=== Aufgaben ===
• A. Bitte gib den Text zu Chaos Engineering zwischen „Best Practice: Chaos“ und „ist universell anwendbar.“ einschließlich wörtlich wieder.
• B. Nenne alle Prinzipien, die der Text zu Chaos Engineering unter „Prinzipien für Chaos Engineering“ aufführt, jeweils mit ihrem Namen.
• C. Schreib den Text zu Chaos Engineering im Anschluss an seine letzte Zeile weiter.

--- Zitierter Text ---

Best Practice: Chaos Engineering & Fault Injection

Kontext

Chaos Engineering ist die Disziplin des kontrollierten Brechens von Systemen, um Resilienz-Schwächen zu entdecken, bevor echte Störungen sie aufdecken. Der Begriff wurde von Netflix mit der Einführung von Chaos Monkey geprägt, aber der Ansatz ist universell anwendbar.

Häufige Probleme ohne Chaos Engineering:

Circuit Breaker konfiguriert, aber nie ausgelöst – unbekannt ob korrekt funktioniert
Multi-AZ deployed, aber AZ-Failover nie getestet – tatsächliche Failover-Zeit unbekannt
Backup-Recovery vorhanden, aber Recovery-Zeit 4x länger als RTO-Ziel
Service behauptet graceful degradation zu unterstützen, aber optionale Deps reißen ihn mit

Zugehörige Controls

WAF-REL-090 – Chaos Engineering & Fault Injection

Zielbild

Quartalsweise strukturierte Chaos-Experimente mit dokumentierten Hypothesen
Experiments beginnen in Staging, werden schrittweise auf Produktion ausgedehnt
Stop Conditions verhindern unkontrollierten Blast Radius
GameDay-Events (halbtägig, jährlich) für ganzheitliche Resilienz-Validierung

Prinzipien für Chaos Engineering

Hypothesis First: "Wenn X ausfällt, erwarten wir Y innerhalb von Z Sekunden"
Small Blast Radius: Start mit 10% der Instanzen, nicht 100%
Staging First: Jedes Experiment zuerst in Staging, dann schrittweise in Produktion
Stop Conditions: Automatischer Abbruch wenn SLO-Alarm ausgelöst wird
Monitoring Before: Dashboards offen, bevor das Experiment startet
Document Results: Hypothese, Ergebnis, Aktion dokumentieren

Technische Umsetzung

Schritt 1: Experiment-Dokumentation

# chaos-experiments/exp-001-az-failure.yml
id: "EXP-001"
title: "Single AZ Instance Termination"
hypothesis: "Payment API continues serving requests with < 10% error rate when 25% of instances in AZ1 are terminated"
date: "2026-03-15"
team: "payments-team"
environment: "staging"

scope:
  service: "payment-api"
  blast_radius: "25% of instances in eu-west-1a"
  excluded: ["payment-db", "payment-queue"]

stop_conditions:
  - "SLO error rate > 2% for > 2 minutes"
  - "All circuit breakers in OPEN state"

expected_result:
  recovery_time: "< 60 seconds"
  error_rate_peak: "< 5%"
  slo_violation: false

observations:
  start_time: "14:00"
  actual_recovery_time: "42 seconds"
  actual_error_rate_peak: "2.3%"
  slo_violation: false
  issues_found:
    - "Startup probe initialDelaySeconds too short – 3 pods restarted unnecessarily"

actions:
  - id: "ACT-001"
    description: "Increase initialDelaySeconds from 10s to 20s"
    owner: "alice"
    due_date: "2026-03-22"
    status: "completed"

Schritt 2: AWS FIS Experiment Template

# terraform/chaos/fis-az-failure.tf

data "aws_iam_policy_document" "fis_assume" {
  statement {
    actions = ["sts:AssumeRole"]
    principals {
      type        = "Service"

--- Bereitgestellte Daten ---

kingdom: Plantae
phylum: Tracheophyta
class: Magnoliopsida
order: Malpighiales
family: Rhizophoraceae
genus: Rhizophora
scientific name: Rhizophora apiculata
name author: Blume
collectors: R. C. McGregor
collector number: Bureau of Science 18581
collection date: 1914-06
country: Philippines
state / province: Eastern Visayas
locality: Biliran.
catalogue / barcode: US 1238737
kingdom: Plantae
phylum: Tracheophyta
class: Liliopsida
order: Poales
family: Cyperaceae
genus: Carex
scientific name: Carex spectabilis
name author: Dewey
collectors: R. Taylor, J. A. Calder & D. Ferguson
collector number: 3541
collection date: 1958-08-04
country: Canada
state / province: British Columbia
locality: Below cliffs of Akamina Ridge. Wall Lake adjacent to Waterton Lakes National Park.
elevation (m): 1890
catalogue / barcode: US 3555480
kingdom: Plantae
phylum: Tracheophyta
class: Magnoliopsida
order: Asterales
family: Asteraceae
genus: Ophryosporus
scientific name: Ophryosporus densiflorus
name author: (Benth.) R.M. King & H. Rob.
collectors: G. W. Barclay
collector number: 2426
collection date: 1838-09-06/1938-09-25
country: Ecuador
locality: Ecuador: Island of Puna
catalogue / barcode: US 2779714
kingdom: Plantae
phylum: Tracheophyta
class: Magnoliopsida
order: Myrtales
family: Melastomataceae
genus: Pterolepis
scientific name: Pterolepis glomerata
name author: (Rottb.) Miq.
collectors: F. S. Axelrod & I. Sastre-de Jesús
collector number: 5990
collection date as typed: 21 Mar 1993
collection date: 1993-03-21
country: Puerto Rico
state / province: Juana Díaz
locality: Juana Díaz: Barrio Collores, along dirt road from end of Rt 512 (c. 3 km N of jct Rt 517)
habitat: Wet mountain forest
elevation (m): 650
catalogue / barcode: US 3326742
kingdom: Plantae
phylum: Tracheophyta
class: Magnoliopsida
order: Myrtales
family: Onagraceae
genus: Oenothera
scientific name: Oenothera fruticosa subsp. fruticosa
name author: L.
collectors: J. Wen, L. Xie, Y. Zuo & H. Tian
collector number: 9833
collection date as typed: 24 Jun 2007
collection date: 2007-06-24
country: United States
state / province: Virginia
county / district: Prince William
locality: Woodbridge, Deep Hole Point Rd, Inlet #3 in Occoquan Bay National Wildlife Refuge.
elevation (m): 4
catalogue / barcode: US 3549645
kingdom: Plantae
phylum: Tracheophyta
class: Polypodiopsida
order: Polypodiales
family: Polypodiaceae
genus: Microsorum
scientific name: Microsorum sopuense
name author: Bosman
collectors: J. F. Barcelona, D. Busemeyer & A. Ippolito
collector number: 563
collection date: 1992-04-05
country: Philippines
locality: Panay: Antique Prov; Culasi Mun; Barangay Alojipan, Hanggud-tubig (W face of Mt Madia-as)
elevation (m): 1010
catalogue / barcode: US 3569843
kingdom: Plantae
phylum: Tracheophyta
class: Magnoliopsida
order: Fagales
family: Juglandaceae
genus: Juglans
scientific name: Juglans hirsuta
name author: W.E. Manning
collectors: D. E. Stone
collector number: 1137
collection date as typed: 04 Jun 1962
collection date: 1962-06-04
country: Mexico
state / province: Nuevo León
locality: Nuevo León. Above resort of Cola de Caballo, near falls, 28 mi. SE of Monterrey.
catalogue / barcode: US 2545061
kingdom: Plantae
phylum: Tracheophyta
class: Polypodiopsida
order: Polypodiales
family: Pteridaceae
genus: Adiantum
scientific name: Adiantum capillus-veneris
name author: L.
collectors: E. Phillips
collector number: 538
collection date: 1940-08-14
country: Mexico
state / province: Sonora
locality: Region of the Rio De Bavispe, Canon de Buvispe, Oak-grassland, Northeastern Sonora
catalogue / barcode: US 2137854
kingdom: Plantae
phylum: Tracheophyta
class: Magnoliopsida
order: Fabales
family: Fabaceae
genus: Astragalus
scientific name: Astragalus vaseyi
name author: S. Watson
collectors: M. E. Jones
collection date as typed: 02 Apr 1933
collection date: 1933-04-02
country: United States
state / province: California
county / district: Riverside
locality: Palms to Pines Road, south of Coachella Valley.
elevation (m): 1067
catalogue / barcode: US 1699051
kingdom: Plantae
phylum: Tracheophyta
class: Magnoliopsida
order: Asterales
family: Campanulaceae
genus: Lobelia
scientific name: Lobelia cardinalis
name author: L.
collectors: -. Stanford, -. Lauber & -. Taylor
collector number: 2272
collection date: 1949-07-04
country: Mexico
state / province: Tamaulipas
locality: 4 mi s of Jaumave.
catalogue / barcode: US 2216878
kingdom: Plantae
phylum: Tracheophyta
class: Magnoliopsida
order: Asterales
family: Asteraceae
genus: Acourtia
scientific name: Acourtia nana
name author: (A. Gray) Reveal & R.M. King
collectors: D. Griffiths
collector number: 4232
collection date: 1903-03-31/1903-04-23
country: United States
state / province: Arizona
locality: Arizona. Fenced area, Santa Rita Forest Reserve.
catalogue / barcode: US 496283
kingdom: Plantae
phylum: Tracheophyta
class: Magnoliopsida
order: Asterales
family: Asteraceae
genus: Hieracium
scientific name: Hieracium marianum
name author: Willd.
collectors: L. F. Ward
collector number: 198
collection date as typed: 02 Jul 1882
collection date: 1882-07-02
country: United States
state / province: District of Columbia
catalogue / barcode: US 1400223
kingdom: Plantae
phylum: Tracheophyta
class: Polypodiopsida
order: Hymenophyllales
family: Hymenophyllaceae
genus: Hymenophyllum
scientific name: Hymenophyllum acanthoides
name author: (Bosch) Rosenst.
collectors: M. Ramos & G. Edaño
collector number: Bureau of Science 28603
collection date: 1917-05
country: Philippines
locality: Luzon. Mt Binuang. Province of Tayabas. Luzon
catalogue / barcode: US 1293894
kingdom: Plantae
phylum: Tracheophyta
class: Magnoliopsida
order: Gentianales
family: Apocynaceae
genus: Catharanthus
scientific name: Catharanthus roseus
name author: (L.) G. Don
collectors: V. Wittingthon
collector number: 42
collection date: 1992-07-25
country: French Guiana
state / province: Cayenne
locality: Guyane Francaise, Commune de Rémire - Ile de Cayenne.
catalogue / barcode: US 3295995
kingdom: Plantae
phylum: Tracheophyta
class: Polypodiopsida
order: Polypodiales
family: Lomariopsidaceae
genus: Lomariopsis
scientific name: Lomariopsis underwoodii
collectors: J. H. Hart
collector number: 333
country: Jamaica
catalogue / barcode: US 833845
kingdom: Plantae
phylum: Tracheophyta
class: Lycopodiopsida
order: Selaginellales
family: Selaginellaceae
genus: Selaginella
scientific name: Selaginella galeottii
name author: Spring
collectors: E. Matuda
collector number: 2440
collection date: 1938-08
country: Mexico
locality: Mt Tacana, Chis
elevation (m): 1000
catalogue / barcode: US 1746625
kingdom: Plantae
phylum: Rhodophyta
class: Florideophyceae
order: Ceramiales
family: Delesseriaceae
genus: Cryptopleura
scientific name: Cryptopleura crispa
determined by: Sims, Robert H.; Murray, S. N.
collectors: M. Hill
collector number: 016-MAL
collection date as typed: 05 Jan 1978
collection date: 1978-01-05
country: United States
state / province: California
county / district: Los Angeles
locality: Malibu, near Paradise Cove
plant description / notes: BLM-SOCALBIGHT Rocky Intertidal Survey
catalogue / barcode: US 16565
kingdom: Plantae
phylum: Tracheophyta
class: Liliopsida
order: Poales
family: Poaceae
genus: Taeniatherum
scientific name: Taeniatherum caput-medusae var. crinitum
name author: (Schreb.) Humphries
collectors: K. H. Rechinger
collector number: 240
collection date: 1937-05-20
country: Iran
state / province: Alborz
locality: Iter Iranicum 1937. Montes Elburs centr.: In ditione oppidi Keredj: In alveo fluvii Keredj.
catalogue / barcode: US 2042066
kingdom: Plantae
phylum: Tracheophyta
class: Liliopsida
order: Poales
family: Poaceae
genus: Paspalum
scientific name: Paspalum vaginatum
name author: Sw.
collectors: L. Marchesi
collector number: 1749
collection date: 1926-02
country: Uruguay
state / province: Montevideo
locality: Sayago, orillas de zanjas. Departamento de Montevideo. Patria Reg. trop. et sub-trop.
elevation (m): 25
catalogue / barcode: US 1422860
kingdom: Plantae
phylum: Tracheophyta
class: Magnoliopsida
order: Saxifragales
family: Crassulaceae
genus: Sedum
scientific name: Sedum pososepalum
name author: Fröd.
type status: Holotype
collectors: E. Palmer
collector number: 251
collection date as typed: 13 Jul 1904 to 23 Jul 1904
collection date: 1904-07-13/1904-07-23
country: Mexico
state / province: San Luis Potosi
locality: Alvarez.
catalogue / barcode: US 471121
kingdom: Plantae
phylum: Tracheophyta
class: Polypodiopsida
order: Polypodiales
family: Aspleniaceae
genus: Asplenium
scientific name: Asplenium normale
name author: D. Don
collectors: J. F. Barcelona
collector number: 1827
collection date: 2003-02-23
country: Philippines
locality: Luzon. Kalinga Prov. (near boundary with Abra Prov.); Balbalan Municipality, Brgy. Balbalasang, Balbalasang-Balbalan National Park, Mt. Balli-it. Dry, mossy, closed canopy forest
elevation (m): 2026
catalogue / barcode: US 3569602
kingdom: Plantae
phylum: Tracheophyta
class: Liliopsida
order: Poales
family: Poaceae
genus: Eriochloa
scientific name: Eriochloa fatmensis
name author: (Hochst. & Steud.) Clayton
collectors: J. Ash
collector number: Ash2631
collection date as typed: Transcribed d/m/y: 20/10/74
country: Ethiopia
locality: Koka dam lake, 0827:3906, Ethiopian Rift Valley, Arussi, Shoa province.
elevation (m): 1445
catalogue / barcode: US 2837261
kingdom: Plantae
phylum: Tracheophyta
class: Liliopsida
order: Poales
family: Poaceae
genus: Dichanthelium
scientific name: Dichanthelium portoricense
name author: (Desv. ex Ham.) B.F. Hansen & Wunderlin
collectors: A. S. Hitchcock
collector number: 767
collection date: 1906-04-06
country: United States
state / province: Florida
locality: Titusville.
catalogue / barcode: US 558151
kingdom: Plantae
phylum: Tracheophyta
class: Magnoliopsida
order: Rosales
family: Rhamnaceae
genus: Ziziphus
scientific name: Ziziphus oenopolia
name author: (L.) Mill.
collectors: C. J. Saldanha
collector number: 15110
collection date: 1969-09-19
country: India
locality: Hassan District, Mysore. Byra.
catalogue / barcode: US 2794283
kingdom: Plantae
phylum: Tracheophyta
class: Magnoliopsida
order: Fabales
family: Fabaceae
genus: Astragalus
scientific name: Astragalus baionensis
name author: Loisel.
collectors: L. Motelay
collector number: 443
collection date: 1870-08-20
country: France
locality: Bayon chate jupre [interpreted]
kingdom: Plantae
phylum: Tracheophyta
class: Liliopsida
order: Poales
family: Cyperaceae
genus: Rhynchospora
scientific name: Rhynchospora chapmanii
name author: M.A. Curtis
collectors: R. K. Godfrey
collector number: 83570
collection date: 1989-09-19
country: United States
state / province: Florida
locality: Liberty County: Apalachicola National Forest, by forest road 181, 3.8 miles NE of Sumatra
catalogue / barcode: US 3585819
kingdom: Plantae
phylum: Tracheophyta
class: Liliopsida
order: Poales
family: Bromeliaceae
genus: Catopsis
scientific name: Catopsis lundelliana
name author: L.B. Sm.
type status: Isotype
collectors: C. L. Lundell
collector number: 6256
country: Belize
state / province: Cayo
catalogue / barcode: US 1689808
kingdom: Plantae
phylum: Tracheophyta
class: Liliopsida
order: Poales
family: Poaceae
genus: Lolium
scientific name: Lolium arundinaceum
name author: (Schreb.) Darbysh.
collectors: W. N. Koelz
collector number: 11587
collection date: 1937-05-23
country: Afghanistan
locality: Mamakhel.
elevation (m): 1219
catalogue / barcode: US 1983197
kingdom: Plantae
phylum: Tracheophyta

---

=== Gelöste Aufgaben ===
• A.
Best Practice: Chaos Engineering & Fault Injection

Kontext

Chaos Engineering ist die Disziplin des kontrollierten Brechens von Systemen, um Resilienz-Schwächen zu entdecken, bevor echte Störungen sie aufdecken. Der Begriff wurde von Netflix mit der Einführung von Chaos Monkey geprägt, aber der Ansatz ist universell anwendbar.

• B.
Hypothesis First
Small Blast Radius
Staging First
Stop Conditions
Monitoring Before
Document Results

• C.
      identifiers = ["fis.amazonaws.com"]
    }
  }
}

resource "aws_iam_role" "fis" {
  name               = "fis-execution-role"
  assume_role_policy = data.aws_iam_policy_document.fis_assume.json
}

resource "aws_iam_role_policy_attachment" "fis_ec2" {
  role       = aws_iam_role.fis.name
  policy_arn = "arn:aws:iam::aws:policy/AmazonEC2FullAccess"
}

# Stop Condition: SLO-Alarm löst aus
resource "aws_cloudwatch_metric_alarm" "fis_stop_condition" {
  alarm_name          = "fis-stop-condition-error-rate"
  comparison_operator = "GreaterThanThreshold"
  evaluation_periods  = 2
  metric_name         = "5XXError"
  namespace           = "AWS/ApiGateway"
  period              = 60
  statistic           = "Sum"
  threshold           = 50  # 50 Fehler/min = ~0.8% bei 6k req/min
}

# Experiment: 25% der Instanzen in AZ1 terminieren
resource "aws_fis_experiment_template" "az1_instance_termination" {
  description = "EXP-001: Terminate 25% of instances in AZ1 – validate auto-recovery < 60s"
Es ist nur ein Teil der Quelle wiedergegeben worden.